- Location of Walker, Missouri
- Coordinates: 37°53′56″N 94°13′50″W﻿ / ﻿37.89889°N 94.23056°W
- Country: United States
- State: Missouri
- County: Vernon

Area
- • Total: 0.31 sq mi (0.81 km^{2})
- • Land: 0.31 sq mi (0.81 km^{2})
- • Water: 0 sq mi (0.00 km^{2})
- Elevation: 853 ft (260 m)

Population (2020)
- • Total: 199
- • Density: 640.2/sq mi (247.17/km^{2})
- Time zone: UTC-6 (Central (CST))
- • Summer (DST): UTC-5 (CDT)
- ZIP code: 64790
- Area code: 417
- FIPS code: 29-76660
- GNIS feature ID: 2397176

= Walker, Missouri =

Walker is a city in Vernon County, Missouri, United States. The population was 199 at the 2020 census.

==History==
Walker had its start when the railroad was extended to that point. The town site was platted in 1870. The city was named for Hiram F. Walker, an early resident. A post office has been in operation at Walker since 1871. The city was incorporated in 1886.

==Geography==
Walker is located at the intersection of Missouri routes C and AA approximately seven miles northeast of Nevada and the community of Harwood lies 5.5 miles to the northeast.

According to the United States Census Bureau, the city has a total area of 0.31 sqmi, all land.

==Demographics==

Historical population
| Census | Pop. | Note | %± |
| 1880 | 200 |  | — |
| 1890 | 594 |  | 197.0% |
| 1900 | 479 |  | −19.4% |
| 1910 | 354 |  | −26.1% |
| 1920 | 309 |  | −12.7% |
| 1930 | 258 |  | −16.5% |
| 1940 | 265 |  | 2.7% |
| 1950 | 204 |  | −23.0% |
| 1960 | 235 |  | 15.2% |
| 1970 | 227 |  | −3.4% |
| 1980 | 325 |  | 43.2% |
| 1990 | 283 |  | −12.9% |
| 2000 | 275 |  | −2.8% |
| 2010 | 270 |  | −1.8% |
| 2020 | 199 |  | −26.3% |
U.S. Decennial Census

===2010 census===
As of the census of 2010, there were 270 people, 113 households, and 73 families living in the city. The population density was 871.0 PD/sqmi. There were 122 housing units at an average density of 393.5 /sqmi. The racial makeup of the city was 96.7% White, 1.1% Native American, 0.7% from other races, and 1.5% from two or more races. Hispanic or Latino of any race were 2.6% of the population.

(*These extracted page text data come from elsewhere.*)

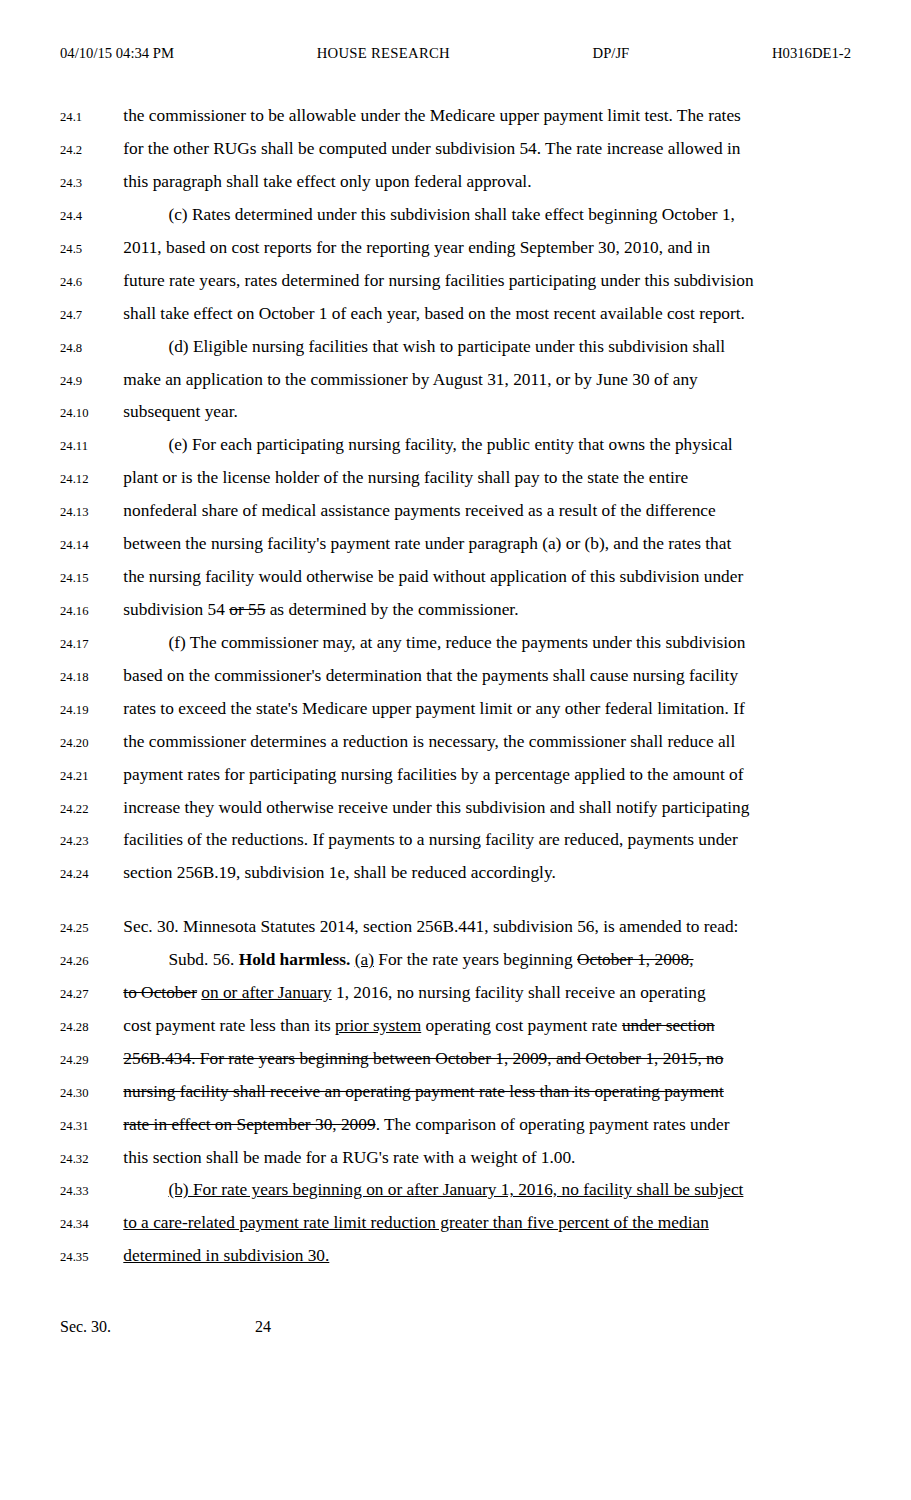04/10/15 04:34 PM HOUSE RESEARCH DP/JF H0316DE1-2
24.1 the commissioner to be allowable under the Medicare upper payment limit test. The rates
24.2 for the other RUGs shall be computed under subdivision 54. The rate increase allowed in
24.3 this paragraph shall take effect only upon federal approval.
24.4(c) Rates determined under this subdivision shall take effect beginning October 1,
24.52011, based on cost reports for the reporting year ending September 30, 2010, and in
24.6 future rate years, rates determined for nursing facilities participating under this subdivision
24.7 shall take effect on October 1 of each year, based on the most recent available cost report.
24.8(d) Eligible nursing facilities that wish to participate under this subdivision shall
24.9 make an application to the commissioner by August 31, 2011, or by June 30 of any
24.10 subsequent year.
24.11(e) For each participating nursing facility, the public entity that owns the physical
24.12 plant or is the license holder of the nursing facility shall pay to the state the entire
24.13 nonfederal share of medical assistance payments received as a result of the difference
24.14 between the nursing facility's payment rate under paragraph (a) or (b), and the rates that
24.15 the nursing facility would otherwise be paid without application of this subdivision under
24.16 subdivision 54 or 55 as determined by the commissioner.
24.17(f) The commissioner may, at any time, reduce the payments under this subdivision
24.18 based on the commissioner's determination that the payments shall cause nursing facility
24.19 rates to exceed the state's Medicare upper payment limit or any other federal limitation. If
24.20 the commissioner determines a reduction is necessary, the commissioner shall reduce all
24.21 payment rates for participating nursing facilities by a percentage applied to the amount of
24.22 increase they would otherwise receive under this subdivision and shall notify participating
24.23 facilities of the reductions. If payments to a nursing facility are reduced, payments under
24.24 section 256B.19, subdivision 1e, shall be reduced accordingly.
24.25 Sec. 30. Minnesota Statutes 2014, section 256B.441, subdivision 56, is amended to read:
24.26 Subd. 56. Hold harmless. (a) For the rate years beginning October 1, 2008,
24.27 to October on or after January 1, 2016, no nursing facility shall receive an operating
24.28 cost payment rate less than its prior system operating cost payment rate under section
24.29256B.434. For rate years beginning between October 1, 2009, and October 1, 2015, no
24.30 nursing facility shall receive an operating payment rate less than its operating payment
24.31 rate in effect on September 30, 2009. The comparison of operating payment rates under
24.32 this section shall be made for a RUG's rate with a weight of 1.00.
24.33(b) For rate years beginning on or after January 1, 2016, no facility shall be subject
24.34 to a care-related payment rate limit reduction greater than five percent of the median
24.35 determined in subdivision 30.
Sec. 30. 24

There were 113 households, of which 32.7% had children under the age of 18 living with them, 51.3% were married couples living together, 8.0% had a female householder with no husband present, 5.3% had a male householder with no wife present, and 35.4% were non-families. 28.3% of all households were made up of individuals, and 12.4% had someone living alone who was 65 years of age or older. The average household size was 2.39 and the average family size was 2.93.

The median age in the city was 41 years. 26.3% of residents were under the age of 18; 7% were between the ages of 18 and 24; 22.2% were from 25 to 44; 27.8% were from 45 to 64; and 16.7% were 65 years of age or older. The gender makeup of the city was 51.1% male and 48.9% female.

===2000 census===
As of the census of 2000, there were 275 people, 110 households, and 85 families living in the city. The population density was 883.7 PD/sqmi. There were 125 housing units at an average density of 401.7 /sqmi. The racial makeup of the city was 96.73% White, 0.36% African American, 0.73% Native American, 0.36% from other races, and 1.82% from two or more races. Hispanic or Latino of any race were 1.82% of the population.

There were 110 households, out of which 36.4% had children under the age of 18 living with them, 60.0% were married couples living together, 11.8% had a female householder with no husband present, and 22.7% were non-families. 20.0% of all households were made up of individuals, and 9.1% had someone living alone who was 65 years of age or older. The average household size was 2.50 and the average family size was 2.82.

In the city the population was spread out, with 25.1% under the age of 18, 10.2% from 18 to 24, 28.7% from 25 to 44, 23.6% from 45 to 64, and 12.4% who were 65 years of age or older. The median age was 36 years. For every 100 females there were 102.2 males. For every 100 females age 18 and over, there were 94.3 males.

The median income for a household in the city was $28,542, and the median income for a family was $31,250. Males had a median income of $22,083 versus $17,500 for females. The per capita income for the city was $16,949. About 13.8% of families and 12.9% of the population were below the poverty line, including 20.6% of those under the age of eighteen and 20.7% of those 65 or over.